| Extrait de page |

A. Lacroix, Verboeckhoven & Cie, Éditeurs (p. 158-167).

XIV

LE MYSTÈRE DE LA FOI. − LE MYSTÈRE DU MIRACLE

La foi en la puissance de la prière, — et ce n’est que là où l’on accorde à la prière une puissance sur les objets en dehors de l’homme que la prière est une vérité religieuse ; — cette foi ne fait qu’un avec la croyance au miracle, et la croyance au miracle est la même chose que la foi en général. La foi n’est que la certitude de la réalité, de la valeur absolue, de la vérité de l’homme subjectif, en opposition avec les limites, c’est-à-dire avec les lois de la raison et de la nature. L’objet caractéristique de la foi, c’est par conséquent le miracle. Miracle et foi sont inséparables. Ce qu’est le miracle, la puissance miraculeuse en général dans le monde extérieur, la foi l’est en nous. Le miracle est la forme extérieure de la foi : la foi est l’âme intime du miracle. La foi est le miracle de l’esprit, le miracle du cœur ; rien ne lui est impossible et le miracle n’est qu’un exemple sensible de ce qu’elle est capable de faire. Elle n’a pour but que des choses qui sont en contradiction avec les lois du monde, que des choses qui expriment la puissance infinie des vœux de l’homme. Ces vœux, la foi les délivre des liens de la raison naturelle, elle accorde ce que refusent la raison et la nature ; elle rend en un mot l’homme heureux par la satisfaction de ses désirs les plus subjectifs, les plus intimes. Et la vraie foi ne peut être troublée par le moindre doute, par la moindre incertitude. Le doute ne se produit en moi que si je sors de moi-même, si je dépasse les bornes de ma subjectivité, si j’accorde vérité et droit de vote aux êtres extérieurs, différents de moi, ou lorsque, me sentant borné par eux et limité de toutes parts, je cherche à les faire servir à mes desseins. Mais dans la foi le principe même du doute a disparu, car pour elle le subjectif est par lui-même l’objectif, le réel, l’absolu. La foi n’est pas autre chose que la foi à la divinité de l’homme.

| Extrait des données |
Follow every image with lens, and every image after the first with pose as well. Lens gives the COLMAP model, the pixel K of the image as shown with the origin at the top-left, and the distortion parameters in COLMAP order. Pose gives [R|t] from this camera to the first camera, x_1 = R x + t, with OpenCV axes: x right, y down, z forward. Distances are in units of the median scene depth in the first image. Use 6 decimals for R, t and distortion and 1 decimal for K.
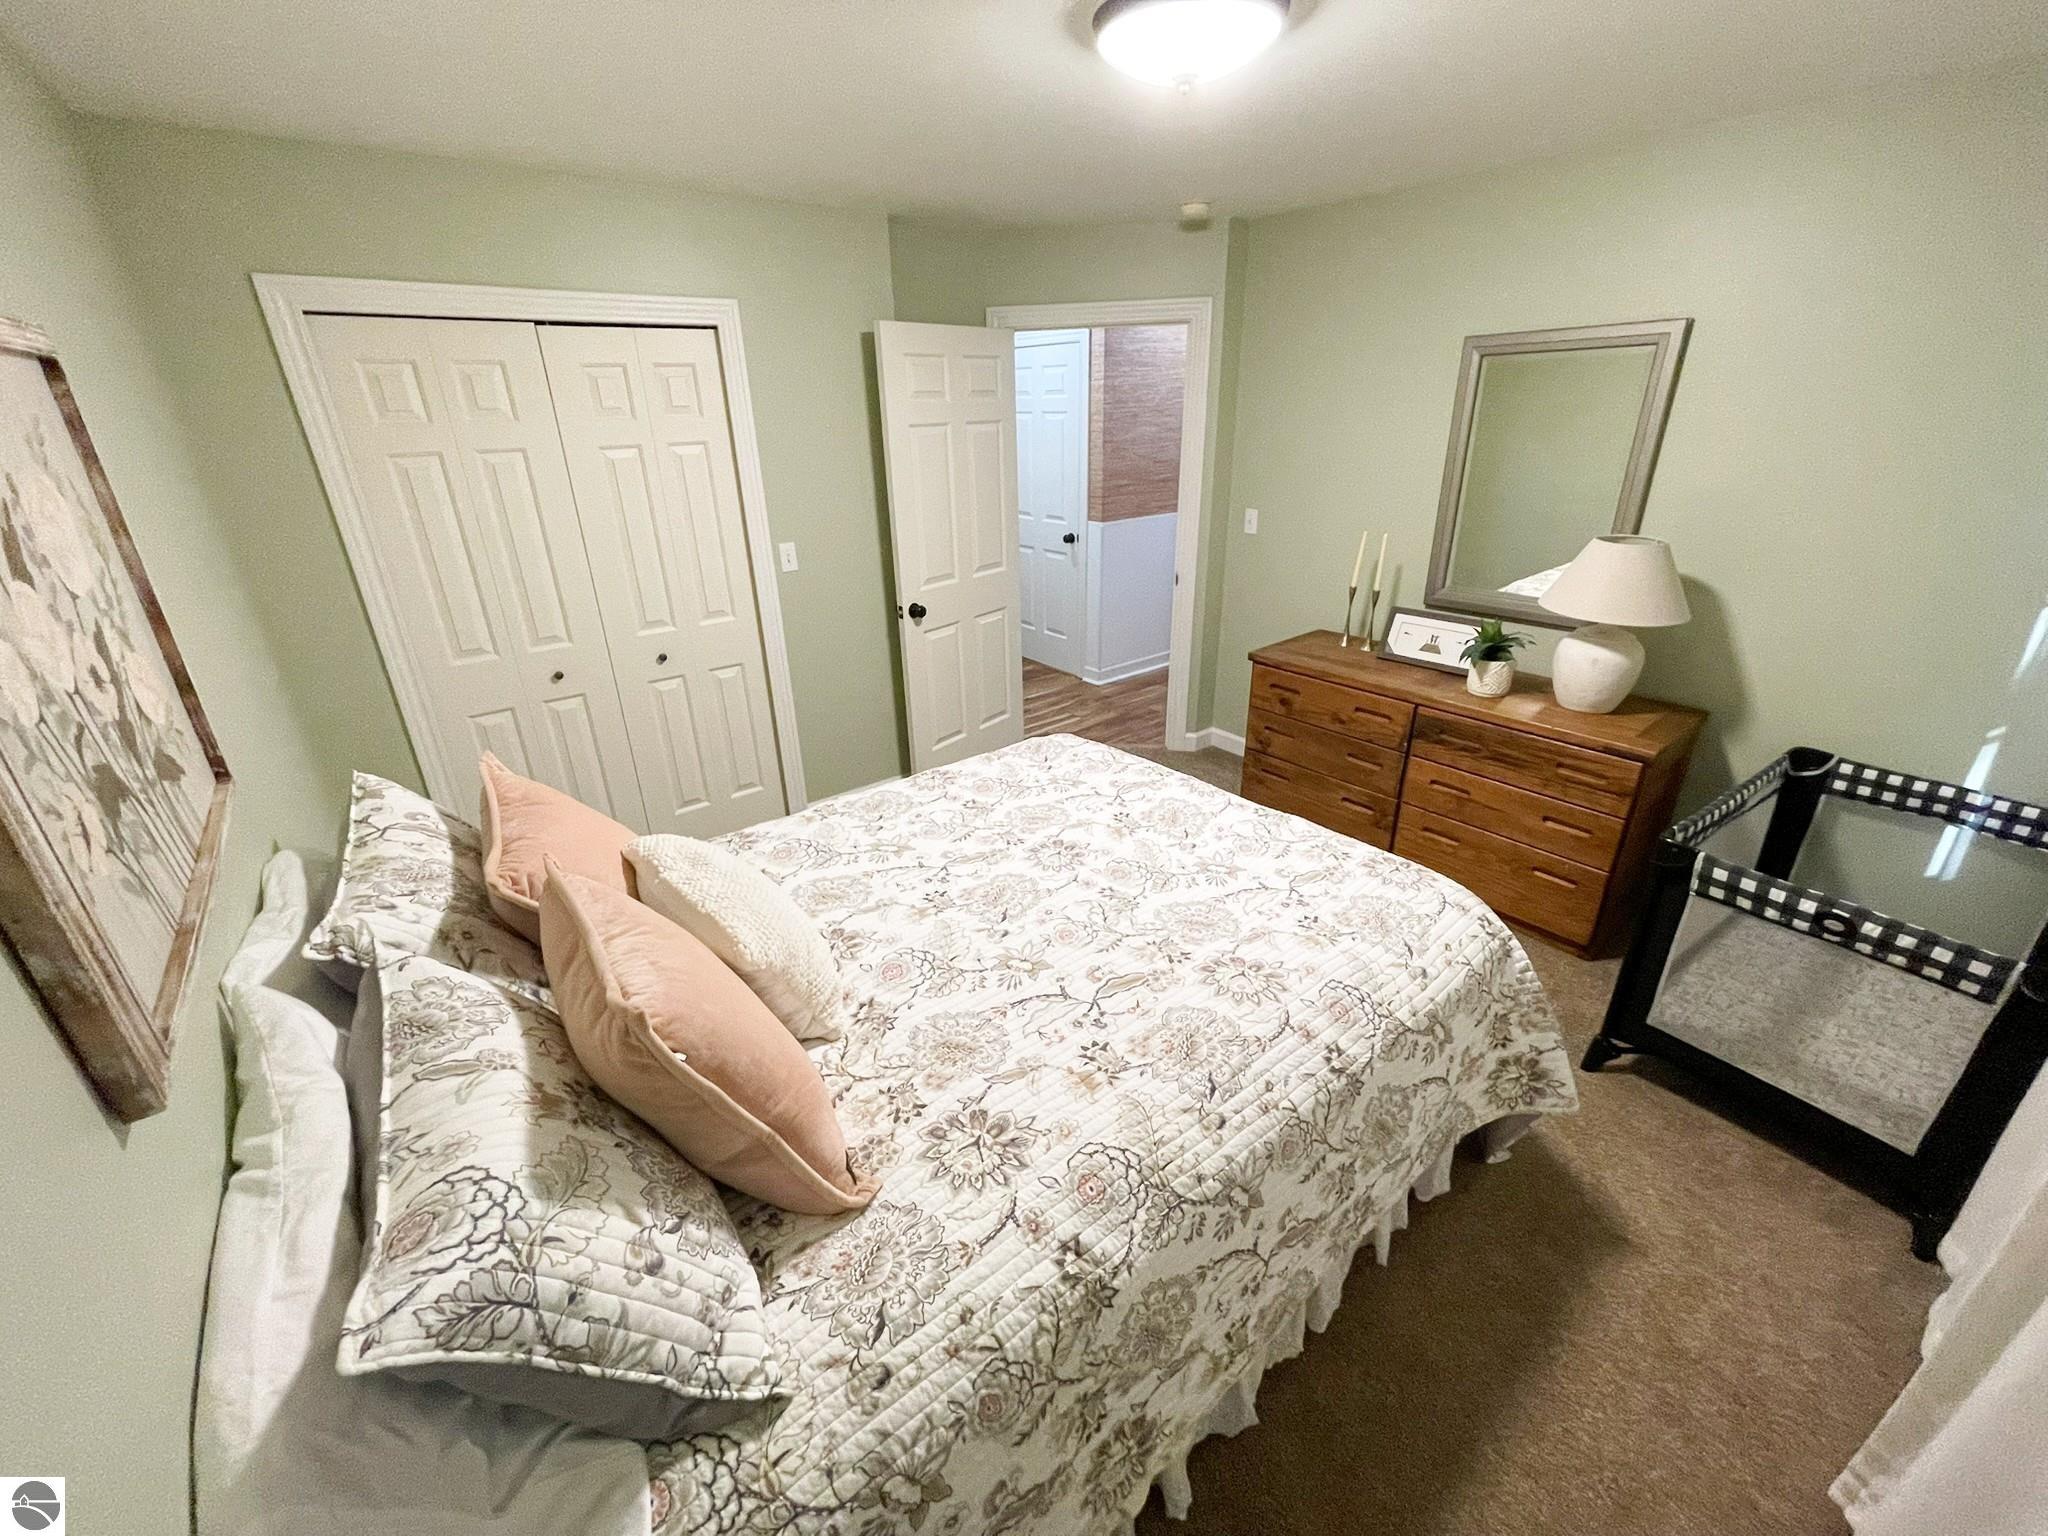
lens RADIAL K [[829.7, 0, 1016.9], [0, 829.7, 772.1], [0, 0, 1]] dist [0.001224, 0.000248]
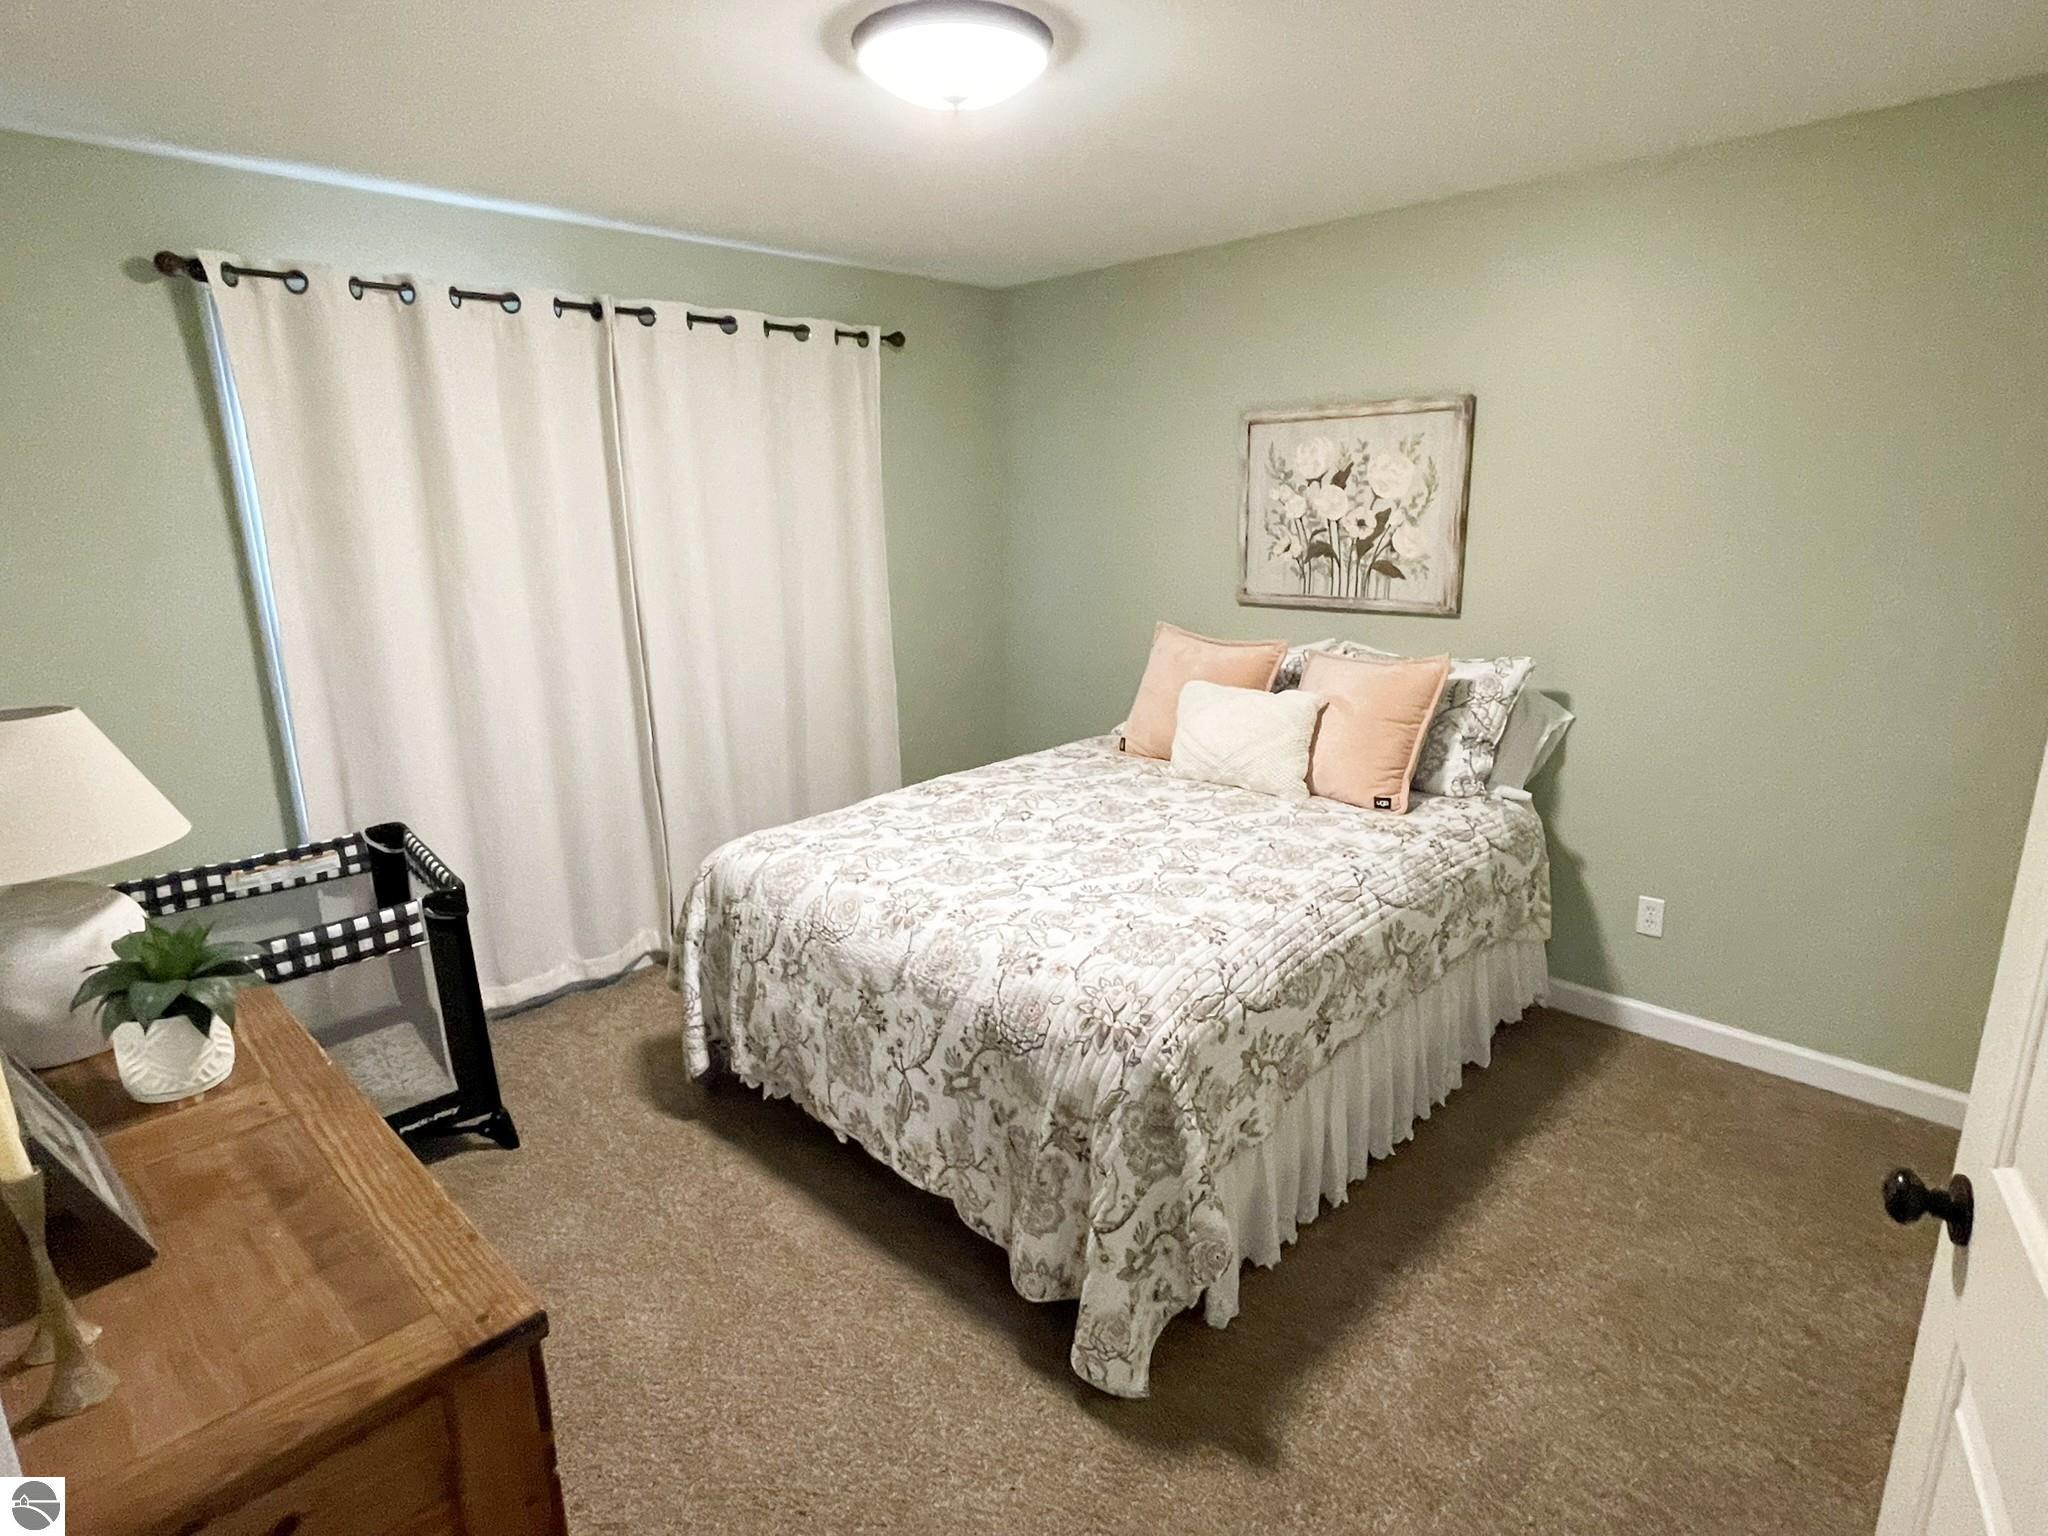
lens RADIAL K [[1078.7, 0, 1023.6], [0, 1078.7, 765.2], [0, 0, 1]] dist [-0.002343, -0.001403]
pose [[-0.990945, 0.072418, -0.113069, 0.522883], [-0.013354, 0.784759, 0.619657, -1.653179], [0.133606, 0.615556, -0.776686, 4.000649]]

| Mise en pratique |
A. D'après l'extrait sur la foi, dans quels cas le doute se produit-il ? Donnez-les tous.
B. Les affirmations suivantes sont-elles conformes à l'extrait sur la foi ? Répondez par oui ou par non et citez les mots qui tranchent.
(i) La vraie foi peut s'accommoder d'un léger doute.
(ii) Le miracle est la forme extérieure de la foi.
(iii) La foi accorde ce que refusent la raison et la nature.
C. Résumez l'extrait sur la foi en deux phrases.

| Corrigé |
A.
- si je sors de moi-même
- si je dépasse les bornes de ma subjectivité
- si j'accorde vérité et droit de vote aux êtres extérieurs, différents de moi
- lorsque, me sentant borné par eux et limité de toutes parts, je cherche à les faire servir à mes desseins

B.
(i) Non : « la vraie foi ne peut être troublée par le moindre doute, par la moindre incertitude »
(ii) Oui : « Le miracle est la forme extérieure de la foi »
(iii) Oui : « elle accorde ce que refusent la raison et la nature »

C. La foi est inséparable du miracle, qui en est la forme extérieure, et elle accorde ce que refusent la raison et la nature en satisfaisant les désirs les plus intimes de l'homme. La vraie foi exclut tout doute, car pour elle le subjectif est l'objectif, et elle n'est rien d'autre que la foi à la divinité de l'homme.